(Saved data entries)
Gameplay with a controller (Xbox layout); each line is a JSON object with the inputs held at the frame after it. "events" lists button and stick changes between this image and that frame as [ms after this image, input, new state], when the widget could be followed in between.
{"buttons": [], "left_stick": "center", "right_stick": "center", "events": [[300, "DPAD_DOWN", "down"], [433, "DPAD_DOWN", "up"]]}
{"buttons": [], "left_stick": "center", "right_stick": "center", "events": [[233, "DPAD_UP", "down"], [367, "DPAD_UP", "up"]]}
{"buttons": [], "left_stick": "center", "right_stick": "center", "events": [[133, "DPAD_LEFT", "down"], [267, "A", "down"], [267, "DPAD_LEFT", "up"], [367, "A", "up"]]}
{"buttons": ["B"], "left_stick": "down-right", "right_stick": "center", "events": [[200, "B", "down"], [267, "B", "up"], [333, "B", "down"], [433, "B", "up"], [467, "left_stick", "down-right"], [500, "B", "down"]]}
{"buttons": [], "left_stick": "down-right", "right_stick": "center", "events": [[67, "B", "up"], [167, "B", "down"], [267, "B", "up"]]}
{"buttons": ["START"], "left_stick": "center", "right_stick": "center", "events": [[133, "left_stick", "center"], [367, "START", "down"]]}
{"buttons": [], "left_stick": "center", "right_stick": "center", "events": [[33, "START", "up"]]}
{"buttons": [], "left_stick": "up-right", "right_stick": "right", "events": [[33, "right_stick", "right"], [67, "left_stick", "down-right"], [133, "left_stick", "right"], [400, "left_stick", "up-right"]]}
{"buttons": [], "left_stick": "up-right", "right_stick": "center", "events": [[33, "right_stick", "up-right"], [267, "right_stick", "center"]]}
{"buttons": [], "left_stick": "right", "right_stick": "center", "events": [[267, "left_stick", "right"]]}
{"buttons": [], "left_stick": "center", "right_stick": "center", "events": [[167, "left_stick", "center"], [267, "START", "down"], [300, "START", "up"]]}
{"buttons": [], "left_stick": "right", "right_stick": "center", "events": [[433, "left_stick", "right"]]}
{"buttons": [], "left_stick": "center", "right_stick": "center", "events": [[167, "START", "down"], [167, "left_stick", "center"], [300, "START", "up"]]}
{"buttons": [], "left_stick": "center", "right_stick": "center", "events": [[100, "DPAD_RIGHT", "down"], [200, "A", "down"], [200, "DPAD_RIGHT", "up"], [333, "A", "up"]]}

* [Required action]
Start at the top line of the records and retype them all exactly.

* [Exercise response]
Gameplay with a controller (Xbox layout); each line is a JSON object with the inputs held at the frame after it. "events" lists button and stick changes between this image and that frame as [ms after this image, input, new state], when the widget could be followed in between.
{"buttons": [], "left_stick": "center", "right_stick": "center", "events": [[300, "DPAD_DOWN", "down"], [433, "DPAD_DOWN", "up"]]}
{"buttons": [], "left_stick": "center", "right_stick": "center", "events": [[233, "DPAD_UP", "down"], [367, "DPAD_UP", "up"]]}
{"buttons": [], "left_stick": "center", "right_stick": "center", "events": [[133, "DPAD_LEFT", "down"], [267, "A", "down"], [267, "DPAD_LEFT", "up"], [367, "A", "up"]]}
{"buttons": ["B"], "left_stick": "down-right", "right_stick": "center", "events": [[200, "B", "down"], [267, "B", "up"], [333, "B", "down"], [433, "B", "up"], [467, "left_stick", "down-right"], [500, "B", "down"]]}
{"buttons": [], "left_stick": "down-right", "right_stick": "center", "events": [[67, "B", "up"], [167, "B", "down"], [267, "B", "up"]]}
{"buttons": ["START"], "left_stick": "center", "right_stick": "center", "events": [[133, "left_stick", "center"], [367, "START", "down"]]}
{"buttons": [], "left_stick": "center", "right_stick": "center", "events": [[33, "START", "up"]]}
{"buttons": [], "left_stick": "up-right", "right_stick": "right", "events": [[33, "right_stick", "right"], [67, "left_stick", "down-right"], [133, "left_stick", "right"], [400, "left_stick", "up-right"]]}
{"buttons": [], "left_stick": "up-right", "right_stick": "center", "events": [[33, "right_stick", "up-right"], [267, "right_stick", "center"]]}
{"buttons": [], "left_stick": "right", "right_stick": "center", "events": [[267, "left_stick", "right"]]}
{"buttons": [], "left_stick": "center", "right_stick": "center", "events": [[167, "left_stick", "center"], [267, "START", "down"], [300, "START", "up"]]}
{"buttons": [], "left_stick": "right", "right_stick": "center", "events": [[433, "left_stick", "right"]]}
{"buttons": [], "left_stick": "center", "right_stick": "center", "events": [[167, "START", "down"], [167, "left_stick", "center"], [300, "START", "up"]]}
{"buttons": [], "left_stick": "center", "right_stick": "center", "events": [[100, "DPAD_RIGHT", "down"], [200, "A", "down"], [200, "DPAD_RIGHT", "up"], [333, "A", "up"]]}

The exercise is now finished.